GIULIANOVA ELEGGE IL PROPRIO SINDACO, SFIDA ALL’ULTIMO VOTO TRA COSTANTINI E TRIBUIANI

GIULIANOVA – È il giorno dell’ultima parola per i cittadini di Giulianova chiamati di nuovo alle urne, dalle 7 alle 23, per il ballottaggio, come altri 135 comuni italiani, dopo le elezioni amministrative dello scorso 26 maggio. E dovranno scegliere tra un civico di centrodestra, Jwan Costantini, che potrebbe essere appoggiato anche senza apparentamenti ufficiali, dalla sinistra fuori dai giochi, e Pietro Tribuiani che, se eletto, potrebbe regalare alla Lega anche la conquista di Giulianova, terzo comune sopra i 15 mila abitanti delle amministrative abruzzesi, dopo quelle di Pescara e Montesilvano. Una sfida avvincente quella che si consumerà oggi nella città adriatica, antico feudo della sinistra tornato al voto dopo le dimissioni, nell’ottobre scorso, del sindaco Francesco Mastromauro di Articolo 1, che aveva lasciato per candidarsi al Consiglio regionale, senza centrare l’elezione.

Jwan Costantini
Pietro Tribuiani

In campo dopo il primo turno sono rimasti Costantini, ex coordinatore locale di Forza Italia che ha rotto con gli azzurri e ha deciso di correre in solitaria, ottenendo un sorprendente 30,98% pari a 4.050 voti, appoggiato da sei e composite liste civiche.

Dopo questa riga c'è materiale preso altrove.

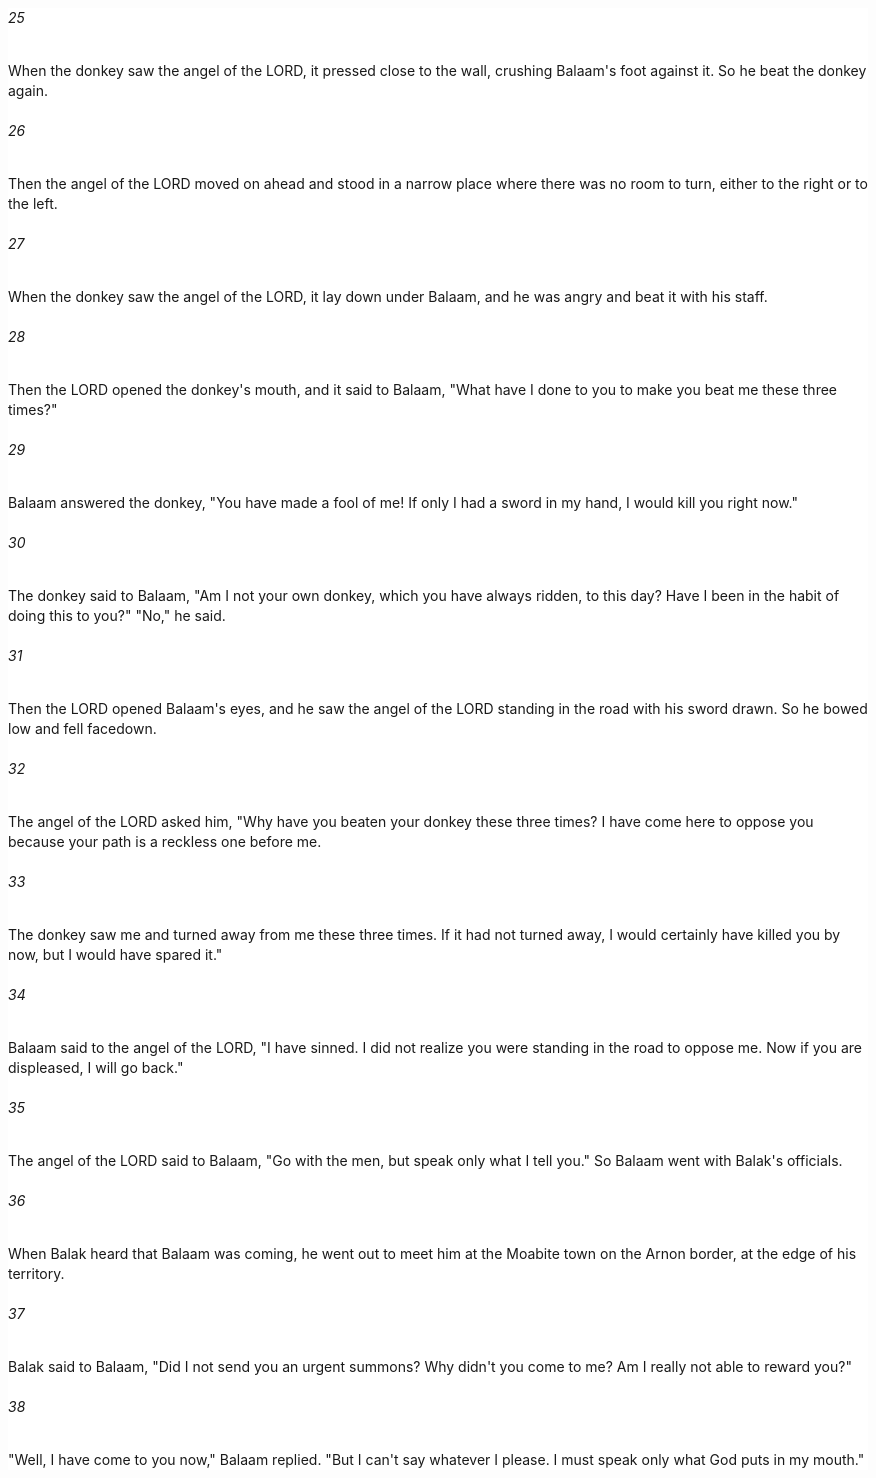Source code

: ###### 25 
When the donkey saw the angel of the LORD, it pressed close to the wall, crushing Balaam's foot against it. So he beat the donkey again. 

###### 26 
Then the angel of the LORD moved on ahead and stood in a narrow place where there was no room to turn, either to the right or to the left. 

###### 27 
When the donkey saw the angel of the LORD, it lay down under Balaam, and he was angry and beat it with his staff. 

###### 28 
Then the LORD opened the donkey's mouth, and it said to Balaam, "What have I done to you to make you beat me these three times?" 

###### 29 
Balaam answered the donkey, "You have made a fool of me! If only I had a sword in my hand, I would kill you right now." 

###### 30 
The donkey said to Balaam, "Am I not your own donkey, which you have always ridden, to this day? Have I been in the habit of doing this to you?" "No," he said. 

###### 31 
Then the LORD opened Balaam's eyes, and he saw the angel of the LORD standing in the road with his sword drawn. So he bowed low and fell facedown. 

###### 32 
The angel of the LORD asked him, "Why have you beaten your donkey these three times? I have come here to oppose you because your path is a reckless one before me. 

###### 33 
The donkey saw me and turned away from me these three times. If it had not turned away, I would certainly have killed you by now, but I would have spared it." 

###### 34 
Balaam said to the angel of the LORD, "I have sinned. I did not realize you were standing in the road to oppose me. Now if you are displeased, I will go back." 

###### 35 
The angel of the LORD said to Balaam, "Go with the men, but speak only what I tell you." So Balaam went with Balak's officials. 

###### 36 
When Balak heard that Balaam was coming, he went out to meet him at the Moabite town on the Arnon border, at the edge of his territory. 

###### 37 
Balak said to Balaam, "Did I not send you an urgent summons? Why didn't you come to me? Am I really not able to reward you?" 

###### 38 
"Well, I have come to you now," Balaam replied. "But I can't say whatever I please. I must speak only what God puts in my mouth." 

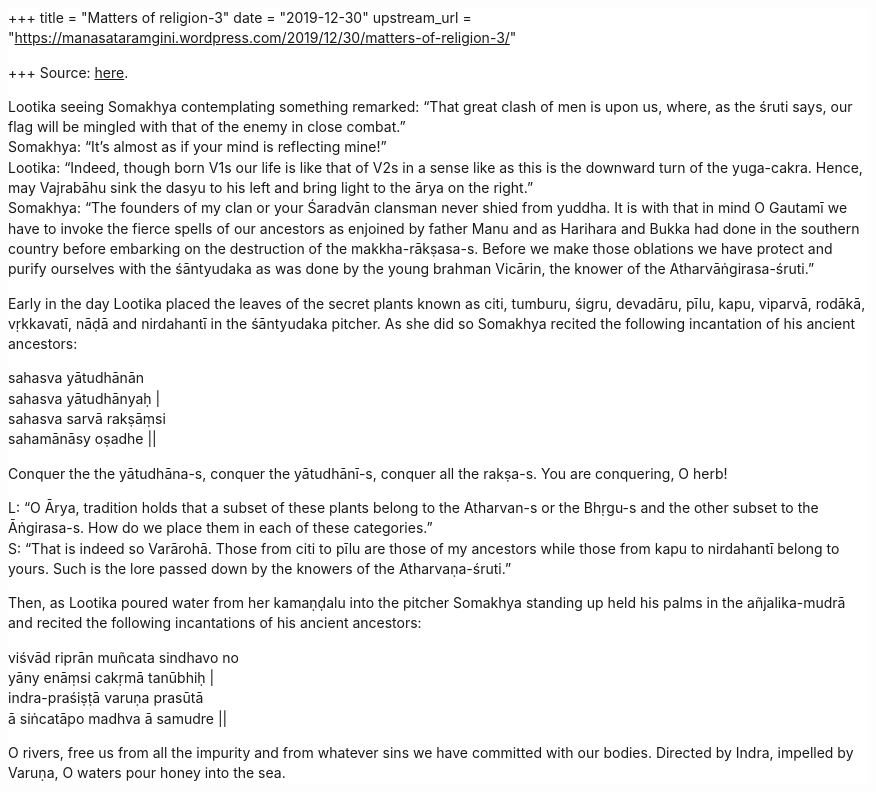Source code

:+++
title = "Matters of religion-3"
date = "2019-12-30"
upstream_url = "https://manasataramgini.wordpress.com/2019/12/30/matters-of-religion-3/"

+++
Source: [here](https://manasataramgini.wordpress.com/2019/12/30/matters-of-religion-3/).

Lootika seeing Somakhya contemplating something remarked: “That great
clash of men is upon us, where, as the śruti says, our flag will be
mingled with that of the enemy in close combat.”  
Somakhya: “It’s almost as if your mind is reflecting mine!”  
Lootika: “Indeed, though born V1s our life is like that of V2s in a
sense like as this is the downward turn of the yuga-cakra. Hence, may
Vajrabāhu sink the dasyu to his left and bring light to the ārya on the
right.”  
Somakhya: “The founders of my clan or your Śaradvān clansman never shied
from yuddha. It is with that in mind O Gautamī we have to invoke the
fierce spells of our ancestors as enjoined by father Manu and as
Harihara and Bukka had done in the southern country before embarking on
the destruction of the makkha-rākṣasa-s. Before we make those oblations
we have protect and purify ourselves with the śāntyudaka as was done by
the young brahman Vicārin, the knower of the Atharvāṅgirasa-śruti.”

Early in the day Lootika placed the leaves of the secret plants known as
citi, tumburu, śigru, devadāru, pīlu, kapu, viparvā, rodākā, vṛkkavatī,
nāḍā and nirdahantī in the śāntyudaka pitcher. As she did so Somakhya
recited the following incantation of his ancient ancestors:

sahasva yātudhānān  
sahasva yātudhānyaḥ \|  
sahasva sarvā rakṣāṃsi  
sahamānāsy oṣadhe \|\|

Conquer the the yātudhāna-s, conquer the yātudhānī-s, conquer all the
rakṣa-s. You are conquering, O herb!

L: “O Ārya, tradition holds that a subset of these plants belong to the
Atharvan-s or the Bhṛgu-s and the other subset to the Āṅgirasa-s. How do
we place them in each of these categories.”  
S: “That is indeed so Varārohā. Those from citi to pīlu are those of my
ancestors while those from kapu to nirdahantī belong to yours. Such is
the lore passed down by the knowers of the Atharvaṇa-śruti.”

Then, as Lootika poured water from her kamaṇḍalu into the pitcher
Somakhya standing up held his palms in the añjalika-mudrā and recited
the following incantations of his ancient ancestors:

viśvād riprān muñcata sindhavo no  
yāny enāṃsi cakṛmā tanūbhiḥ \|  
indra-praśiṣṭā varuṇa prasūtā  
ā siṅcatāpo madhva ā samudre \|\|

O rivers, free us from all the impurity and from whatever sins we have
committed with our bodies. Directed by Indra, impelled by Varuṇa, O
waters pour honey into the sea.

E  il leghista Pietro Tribuiani, con il 28,9%, pari a 3.783 voti. Tribuiani è appoggiato dai salviniani che primeggiano con il 16,5%, il movimento Idea di Gaetano Quagliariello che ha ottenuto un ottimo, 8,4%, Fratelli d’Italia 3,1% e infine Forza Italia, che ha preso un imbarazzante 1,6%.